Again, Leanne approached the police with her evidence, and this time they acted upon it. In October, officers arrested Helen on suspicion of murder. They also charged her with two separate counts of attempted murder, believing that she’d tried unsuccessfully to take Phil’s life on previous occasions. Then, before Helen had even gone on trial for Phil’s murder, she was dealt another blow. In August 2012, she was sentenced to two years and eight months behind bars—punishment for her earlier attempt to frame her own son.
At the end of 2013, Leanne finally got to see her sister-in-law stand trial. By this time, the story had become a media circus, and Leanne faced several cross-examinations while in the dock. However, justice ultimately prevailed, and Helen was deemed guilty of murder. In addition, she was pronounced guilty on one count of attempted murder. While Leanne cried, her son Lance celebrated the verdict in a different way. Taking out his phone, he played a track that had been a favorite of Phil’s: the Meatloaf classic “Two Out of Three Ain’t Bad.” “It was just such a relief that after such a long fight we got what we needed: the truth,” Leanne told the BBC.
Helen was ultimately given a life sentence, although she’d be eligible for parole in 17 years.

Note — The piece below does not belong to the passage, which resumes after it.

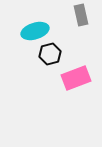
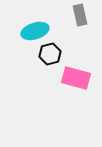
gray rectangle: moved 1 px left
pink rectangle: rotated 36 degrees clockwise
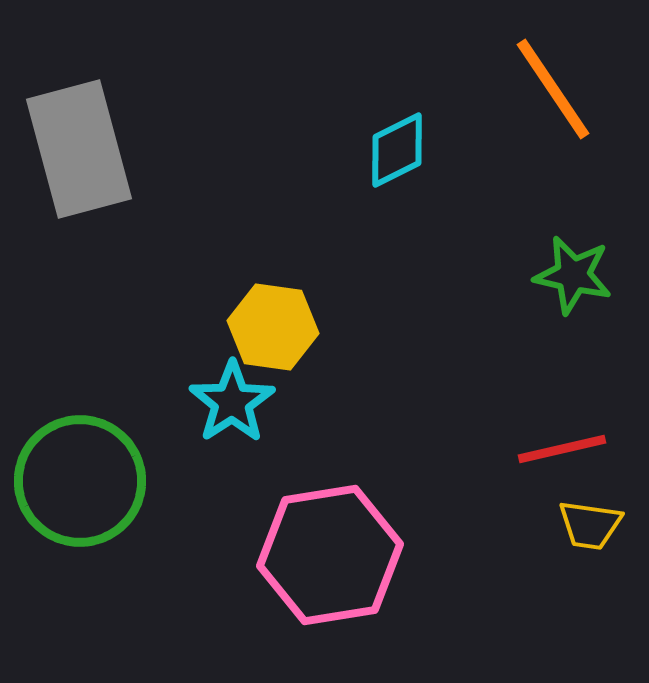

Apparently, Leanne believes her sister-in-law had Phil’s $250,000 life insurance policy in her sights, prompting her to plan his murder. Had Leanne not been so dogged in her detective work, Helen might have gotten away with it. That said, the financial and emotional cost of the investigation had taken its toll on Leanne and her family. For one thing, constantly flying between Australia and New Zealand caused her to rack up huge debts. The time that she’d spent away from her own children also precipitated a rift that is seemingly still not healed.
Since Helen’s trial, Leanne has at least received compensation from the police, although the officers involved in the initial investigation have yet to issue an apology. Meanwhile, Helen has lodged multiple appeals against her conviction, and she’s currently attempting to secure samples from Phil’s body in an effort to prove that an undetected heart defect was the underlying cause of his death. In 2016, Leanne published a book, “Catching the Black Widow,” about her experiences of investigating her brother’s murder. Then, the following year, the movie adaptation aired on New Zealand television. Today, Leanne is working towards a degree in criminology, hoping to help victims like herself navigate the criminal justice system—hopefully without having to turn detective themselves.